• [Available records]:

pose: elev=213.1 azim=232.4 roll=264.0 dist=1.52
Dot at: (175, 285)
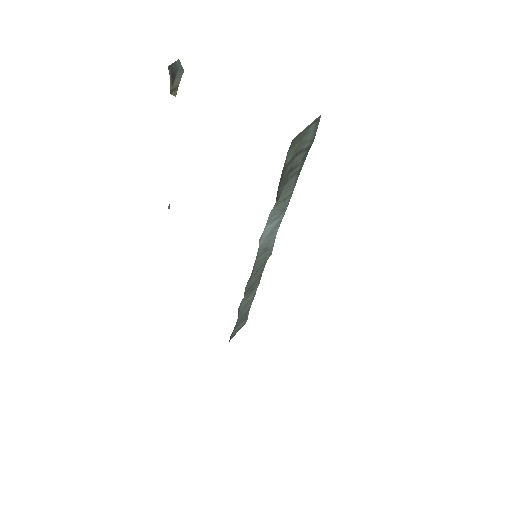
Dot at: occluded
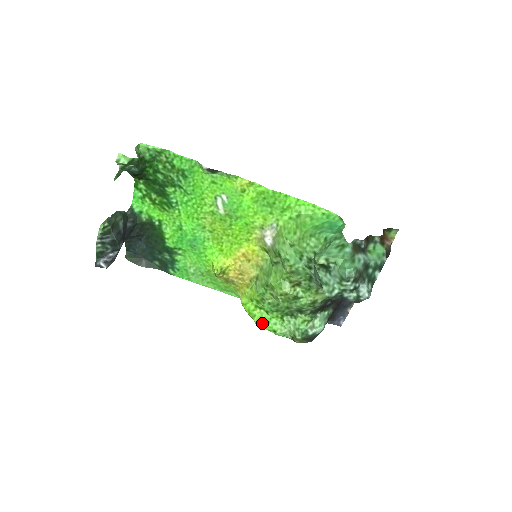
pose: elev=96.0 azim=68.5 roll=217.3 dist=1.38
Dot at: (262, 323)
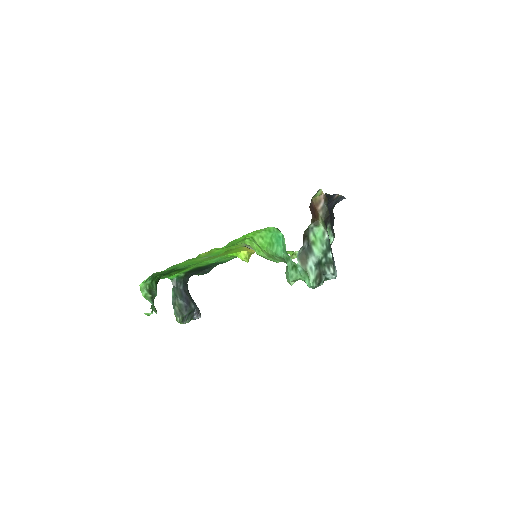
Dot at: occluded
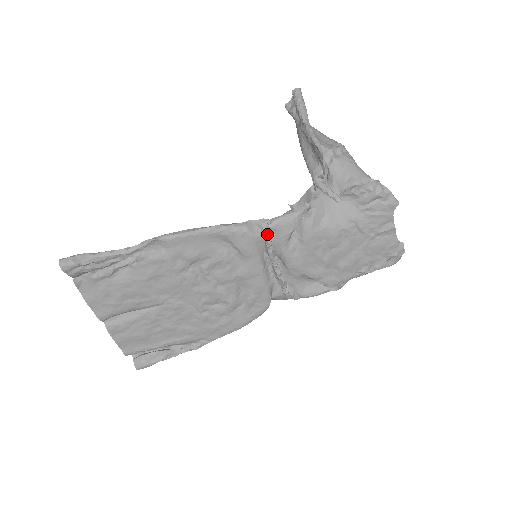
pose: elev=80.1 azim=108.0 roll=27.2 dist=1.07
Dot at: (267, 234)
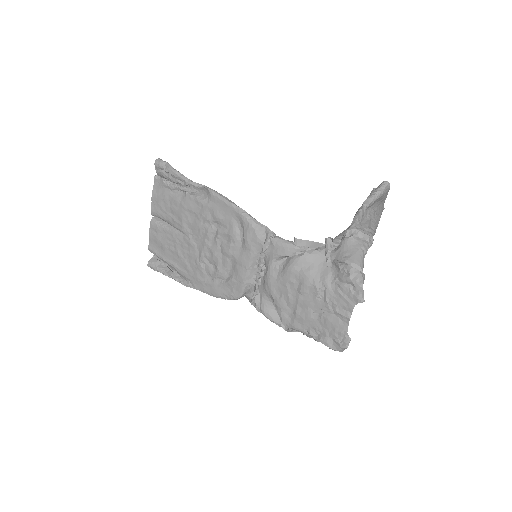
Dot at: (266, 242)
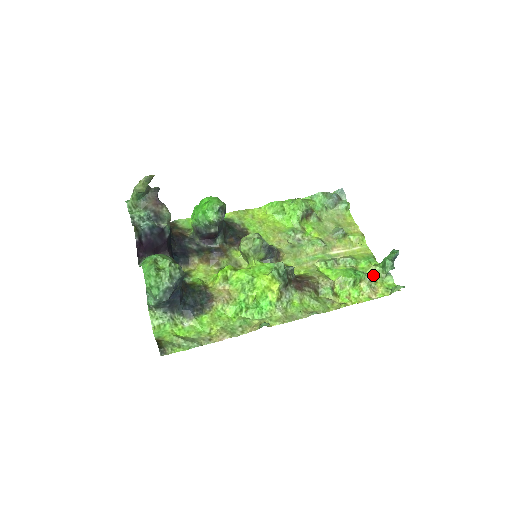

• [Aim of the task]:
Please rewrite the listing above, changing every "pose" to "camera" and keeping everything else the same. Leave the pictures out.

• [Solution to this exercise]:
camera: elev=213.1 azim=232.4 roll=264.0 dist=1.52
Dot at: (175, 285)
Dot at: occluded
camera: elev=96.0 azim=68.5 roll=217.3 dist=1.38
Dot at: (262, 323)
Dot at: occluded
camera: elev=80.1 azim=108.0 roll=27.2 dist=1.07
Dot at: (267, 234)
Dot at: (266, 242)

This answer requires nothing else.